Say we see the piece of code below, assuming A, B, and C have already been declared as integral variables:
A <= B <= C;
There could be different ways of interpreting this code depending on the context of the location of this code. As a statement it would be interpreted as “a non-blocking assignment to A with the expression B less than or equal to C”. As a constraint expression, this would be interpreted as “the result of A less than or equal to B must be less than or equal to C”. If we saw that same piece of code with more context:
always @(posedge clk) begin
A <= B <= C;
end
the BNF rules, by position of all the tokens, determines that the first <= is a non-blocking assignment operator, and the second <= is a less-than or equal to operator. If we assume the always
is in the proper location within a module, we can start looking for a matching production in the BNF.
always_construct ::= always_keyword statement always_keyword ::= always | always_comb | always_latch | always_ff statement ::= [ block_identifier : ] { attribute_instance } statement_item statement_item ::= blocking_assignment ; | nonblocking_assignment ; | procedural_continuous_assignment ; | inc_or_dec_expression ; | procedural_timing_control_statement | seq_block |… [14 more productions]
The always_construct production lets the parser know that SystemVerilog allows an always_keyword production followed by a single statement production. The always_keyword production lists four possible keywords that could start an always_construct. Then the parser looks through the 20 possible productions for a statement_item and finds a match with @(posedge)
as a procedural timing control statement
procedural_timing_control_statement ::= procedural_timing_control statement_or_null
If you follow statement_or_null production, you notice that it recurses back to a statement. That is what allows you to write a series of timing controls before any procedural statement. Then the parser comes to the begin
keyword, which is a sequential block statement.
seq_block ::= // from A.6.3 begin [ : block_identifier ] { block_item_declaration } { statement_or_null } end [ : block_identifier ]
From this we see a begin/end
block can take an optional block_identifier, 0 or more {block_item_declaration}, followed by 1 or more { statement_or_null }. By the way, this BNF rule dictates that declarations must come before any procedural statements.
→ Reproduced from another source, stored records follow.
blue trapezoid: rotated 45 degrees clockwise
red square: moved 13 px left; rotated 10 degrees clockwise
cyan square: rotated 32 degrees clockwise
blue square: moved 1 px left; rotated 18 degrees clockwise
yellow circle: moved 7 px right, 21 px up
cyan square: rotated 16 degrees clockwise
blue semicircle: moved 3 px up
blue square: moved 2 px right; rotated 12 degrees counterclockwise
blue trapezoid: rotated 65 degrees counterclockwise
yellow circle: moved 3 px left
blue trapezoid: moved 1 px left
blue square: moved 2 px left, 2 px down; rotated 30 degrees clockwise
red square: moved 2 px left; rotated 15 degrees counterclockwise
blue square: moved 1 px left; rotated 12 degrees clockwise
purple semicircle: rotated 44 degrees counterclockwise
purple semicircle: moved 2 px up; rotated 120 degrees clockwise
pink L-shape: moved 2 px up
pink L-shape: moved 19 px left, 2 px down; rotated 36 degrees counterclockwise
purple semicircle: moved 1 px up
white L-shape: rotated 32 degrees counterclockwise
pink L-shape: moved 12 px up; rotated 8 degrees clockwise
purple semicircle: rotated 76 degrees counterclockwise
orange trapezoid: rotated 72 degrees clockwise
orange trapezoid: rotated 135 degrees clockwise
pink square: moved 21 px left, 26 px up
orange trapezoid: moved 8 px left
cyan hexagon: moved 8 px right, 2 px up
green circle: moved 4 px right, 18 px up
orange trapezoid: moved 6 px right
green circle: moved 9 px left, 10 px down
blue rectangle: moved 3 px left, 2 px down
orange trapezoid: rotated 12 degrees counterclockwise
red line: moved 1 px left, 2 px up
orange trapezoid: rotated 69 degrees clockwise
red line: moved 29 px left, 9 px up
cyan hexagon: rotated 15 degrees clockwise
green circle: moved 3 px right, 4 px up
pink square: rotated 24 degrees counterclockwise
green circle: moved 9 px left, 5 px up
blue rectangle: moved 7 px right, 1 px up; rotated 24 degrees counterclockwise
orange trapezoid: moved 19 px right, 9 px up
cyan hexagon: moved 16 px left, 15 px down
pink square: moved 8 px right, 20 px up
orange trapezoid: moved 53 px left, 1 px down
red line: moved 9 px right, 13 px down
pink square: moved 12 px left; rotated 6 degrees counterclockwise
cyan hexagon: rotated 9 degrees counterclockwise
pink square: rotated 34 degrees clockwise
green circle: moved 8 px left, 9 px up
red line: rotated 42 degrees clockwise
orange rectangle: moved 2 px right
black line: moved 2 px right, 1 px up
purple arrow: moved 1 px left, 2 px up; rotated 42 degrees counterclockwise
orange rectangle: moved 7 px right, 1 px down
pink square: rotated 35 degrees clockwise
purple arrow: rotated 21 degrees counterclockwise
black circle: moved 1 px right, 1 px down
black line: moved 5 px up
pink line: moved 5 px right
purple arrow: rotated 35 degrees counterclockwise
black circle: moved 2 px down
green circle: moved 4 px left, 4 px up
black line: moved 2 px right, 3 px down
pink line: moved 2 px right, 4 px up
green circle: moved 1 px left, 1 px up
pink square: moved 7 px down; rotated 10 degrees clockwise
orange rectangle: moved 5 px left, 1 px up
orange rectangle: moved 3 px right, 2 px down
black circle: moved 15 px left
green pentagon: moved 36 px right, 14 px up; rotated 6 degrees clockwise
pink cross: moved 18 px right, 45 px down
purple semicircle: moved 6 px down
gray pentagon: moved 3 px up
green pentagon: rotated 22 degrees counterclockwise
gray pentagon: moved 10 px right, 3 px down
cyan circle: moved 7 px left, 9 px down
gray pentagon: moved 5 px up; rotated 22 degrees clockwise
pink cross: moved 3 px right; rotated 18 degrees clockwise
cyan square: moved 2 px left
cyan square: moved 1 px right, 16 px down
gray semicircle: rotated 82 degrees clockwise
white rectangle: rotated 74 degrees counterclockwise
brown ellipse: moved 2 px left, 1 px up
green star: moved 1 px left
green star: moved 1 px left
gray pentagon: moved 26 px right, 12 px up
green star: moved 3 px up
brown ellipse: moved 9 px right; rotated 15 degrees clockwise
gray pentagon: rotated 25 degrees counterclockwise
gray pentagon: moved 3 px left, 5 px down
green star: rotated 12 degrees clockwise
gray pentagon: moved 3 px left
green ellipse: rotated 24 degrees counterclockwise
You cannot have declarations in the middle of a set of procedural statements.
Finally, we get down to the parsing of the variable A
, which matches 3 of the 20 available productions for a statement: a blocking_assignment, nonblocking_assignment, or an inc_or_dec_expression. The next token <=
only matches one production:
nonblocking_assignment ::=
variable_lvalue <= [ delay_or_event_control ] expression
Compiler Errors
Syntax errors occur when the compiler can’t find a match in the BNF for what you wrote in your source code. If you wrote A => B
, there is no rule in the BNF determining what that is supposed to represent. And it makes it extremely difficult to parse any code after the first syntax error because it has to throw out all the tokens it could not match. The token that follows it could be part of the statement that had the error or could be the start of a new statement.
Semantic errors come at a later stage when the compiler knows what you wrote, but other rules in the LRM prevent it from being legal. For example, if it turned out that B
and C
were class variables, that would be a semantic error and would be reported much later in compilation. Because of parameterization, sometimes the error cannot be generated until the final elaboration of the design.
DVCon
That’s it for just one small aspect of working with SystemVerilog. Hope to meet you on-line at DVCon 2021 when I’ll be chairing a number of sessions and presenting my paper on “The Life of SystemVerilog Variables”.
Exercise
Here is an exercise for you to work on yourself:
module top;
logic A;
logic [7:0] B=3;
initial begin
A = |~B; // illegal
A = |(~B); // legal with parenthesis
#B; // legal
#B++; // illegal
#(B++); // legal with parenthesis
end
endmodule
Question: Why are the above statements illegal without parentheses made legal by adding ()’s.
Hint: Start with expression and delay_control in the BNF.